Task objective -
Quote verbatim from the listing below, starting with the line containing "country: Norway" and going on through the line containing "state / province: Hainan", both lines included.

Provided material -
···

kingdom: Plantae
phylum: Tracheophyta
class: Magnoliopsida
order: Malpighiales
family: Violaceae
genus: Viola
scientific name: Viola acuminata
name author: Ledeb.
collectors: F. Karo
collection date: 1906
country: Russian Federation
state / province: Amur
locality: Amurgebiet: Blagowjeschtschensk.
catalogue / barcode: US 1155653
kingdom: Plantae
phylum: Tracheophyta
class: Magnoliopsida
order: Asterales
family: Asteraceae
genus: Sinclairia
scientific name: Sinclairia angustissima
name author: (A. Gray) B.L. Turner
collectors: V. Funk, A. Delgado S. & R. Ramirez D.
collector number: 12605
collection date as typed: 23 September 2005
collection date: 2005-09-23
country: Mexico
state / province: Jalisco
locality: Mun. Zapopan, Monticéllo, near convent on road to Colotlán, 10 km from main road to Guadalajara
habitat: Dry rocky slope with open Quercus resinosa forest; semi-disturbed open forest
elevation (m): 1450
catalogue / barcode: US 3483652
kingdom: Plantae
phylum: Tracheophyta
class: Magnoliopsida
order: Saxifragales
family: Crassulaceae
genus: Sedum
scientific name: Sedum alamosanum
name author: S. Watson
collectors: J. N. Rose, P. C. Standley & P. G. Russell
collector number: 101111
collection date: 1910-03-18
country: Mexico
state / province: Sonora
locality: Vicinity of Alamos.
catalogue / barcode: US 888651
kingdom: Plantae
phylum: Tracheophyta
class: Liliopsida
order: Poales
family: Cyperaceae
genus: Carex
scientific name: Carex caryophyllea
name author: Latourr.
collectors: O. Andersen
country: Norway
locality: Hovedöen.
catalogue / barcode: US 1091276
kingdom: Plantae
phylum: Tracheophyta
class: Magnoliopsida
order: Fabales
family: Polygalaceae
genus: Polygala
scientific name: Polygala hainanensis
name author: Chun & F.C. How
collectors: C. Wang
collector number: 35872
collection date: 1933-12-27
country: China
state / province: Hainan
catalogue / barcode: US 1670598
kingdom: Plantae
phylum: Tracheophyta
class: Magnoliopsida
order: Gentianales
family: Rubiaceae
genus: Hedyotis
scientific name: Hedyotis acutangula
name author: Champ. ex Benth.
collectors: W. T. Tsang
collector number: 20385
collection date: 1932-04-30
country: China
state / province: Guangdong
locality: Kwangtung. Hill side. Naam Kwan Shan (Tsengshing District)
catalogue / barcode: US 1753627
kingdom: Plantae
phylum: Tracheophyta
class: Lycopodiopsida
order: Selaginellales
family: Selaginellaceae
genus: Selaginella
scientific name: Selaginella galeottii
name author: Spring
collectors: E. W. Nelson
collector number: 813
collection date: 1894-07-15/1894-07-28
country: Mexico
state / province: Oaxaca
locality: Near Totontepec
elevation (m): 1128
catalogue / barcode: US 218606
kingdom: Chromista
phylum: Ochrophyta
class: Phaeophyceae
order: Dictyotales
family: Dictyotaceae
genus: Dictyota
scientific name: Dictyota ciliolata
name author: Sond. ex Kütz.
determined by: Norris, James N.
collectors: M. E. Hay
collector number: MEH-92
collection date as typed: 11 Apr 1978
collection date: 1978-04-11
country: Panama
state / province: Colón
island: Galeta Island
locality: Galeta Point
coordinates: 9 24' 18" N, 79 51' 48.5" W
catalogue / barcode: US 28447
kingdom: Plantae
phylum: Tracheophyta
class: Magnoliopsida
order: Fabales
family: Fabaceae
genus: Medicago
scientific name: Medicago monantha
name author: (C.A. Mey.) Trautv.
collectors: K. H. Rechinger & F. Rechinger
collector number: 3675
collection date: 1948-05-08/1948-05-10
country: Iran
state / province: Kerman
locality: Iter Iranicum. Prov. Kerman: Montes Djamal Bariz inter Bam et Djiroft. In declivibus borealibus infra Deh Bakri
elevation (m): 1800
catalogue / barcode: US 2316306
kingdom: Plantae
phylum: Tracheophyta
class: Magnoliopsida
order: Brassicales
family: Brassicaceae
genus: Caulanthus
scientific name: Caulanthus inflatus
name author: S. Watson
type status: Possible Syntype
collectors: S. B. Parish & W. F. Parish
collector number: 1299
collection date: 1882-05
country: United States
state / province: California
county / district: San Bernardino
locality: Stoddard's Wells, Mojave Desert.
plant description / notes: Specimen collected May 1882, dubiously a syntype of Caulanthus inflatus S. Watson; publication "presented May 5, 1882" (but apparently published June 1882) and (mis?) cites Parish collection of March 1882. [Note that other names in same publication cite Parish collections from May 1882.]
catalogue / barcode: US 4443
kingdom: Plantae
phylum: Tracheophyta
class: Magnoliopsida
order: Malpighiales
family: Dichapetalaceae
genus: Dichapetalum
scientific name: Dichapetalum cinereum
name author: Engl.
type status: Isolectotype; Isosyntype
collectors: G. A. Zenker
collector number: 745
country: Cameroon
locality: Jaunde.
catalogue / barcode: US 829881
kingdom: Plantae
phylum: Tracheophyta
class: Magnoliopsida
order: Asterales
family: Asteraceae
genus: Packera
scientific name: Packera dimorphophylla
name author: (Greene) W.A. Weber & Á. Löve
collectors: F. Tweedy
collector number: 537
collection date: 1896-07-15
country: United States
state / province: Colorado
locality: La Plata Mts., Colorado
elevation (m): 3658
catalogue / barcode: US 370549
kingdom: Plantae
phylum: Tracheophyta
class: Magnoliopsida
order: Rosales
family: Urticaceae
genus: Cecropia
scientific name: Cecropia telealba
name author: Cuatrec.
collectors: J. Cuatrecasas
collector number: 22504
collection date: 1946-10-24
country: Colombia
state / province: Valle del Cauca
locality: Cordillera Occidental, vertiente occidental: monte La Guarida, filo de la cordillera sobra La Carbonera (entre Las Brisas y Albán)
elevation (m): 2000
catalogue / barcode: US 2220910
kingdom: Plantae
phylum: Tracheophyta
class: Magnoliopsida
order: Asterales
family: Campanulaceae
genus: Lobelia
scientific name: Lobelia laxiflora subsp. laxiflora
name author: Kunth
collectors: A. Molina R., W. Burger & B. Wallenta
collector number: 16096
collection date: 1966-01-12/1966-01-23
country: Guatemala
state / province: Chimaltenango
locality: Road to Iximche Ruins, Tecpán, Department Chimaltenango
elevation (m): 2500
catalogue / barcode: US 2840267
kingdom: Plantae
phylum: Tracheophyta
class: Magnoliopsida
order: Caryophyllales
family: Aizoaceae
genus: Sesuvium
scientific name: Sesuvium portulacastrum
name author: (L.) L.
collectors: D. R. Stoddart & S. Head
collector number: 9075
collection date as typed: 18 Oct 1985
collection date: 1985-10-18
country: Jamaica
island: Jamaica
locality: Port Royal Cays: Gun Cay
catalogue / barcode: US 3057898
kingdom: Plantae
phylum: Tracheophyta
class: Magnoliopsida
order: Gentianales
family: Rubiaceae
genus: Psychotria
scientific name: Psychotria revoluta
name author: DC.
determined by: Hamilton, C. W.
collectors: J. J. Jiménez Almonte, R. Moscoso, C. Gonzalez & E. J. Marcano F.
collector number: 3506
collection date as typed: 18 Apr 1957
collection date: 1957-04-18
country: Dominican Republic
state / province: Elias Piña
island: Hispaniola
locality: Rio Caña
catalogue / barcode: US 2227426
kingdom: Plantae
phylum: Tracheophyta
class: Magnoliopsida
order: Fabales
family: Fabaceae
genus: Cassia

···

Task output -
country: Norway
locality: Hovedöen.
catalogue / barcode: US 1091276
kingdom: Plantae
phylum: Tracheophyta
class: Magnoliopsida
order: Fabales
family: Polygalaceae
genus: Polygala
scientific name: Polygala hainanensis
name author: Chun & F.C. How
collectors: C. Wang
collector number: 35872
collection date: 1933-12-27
country: China
state / province: Hainan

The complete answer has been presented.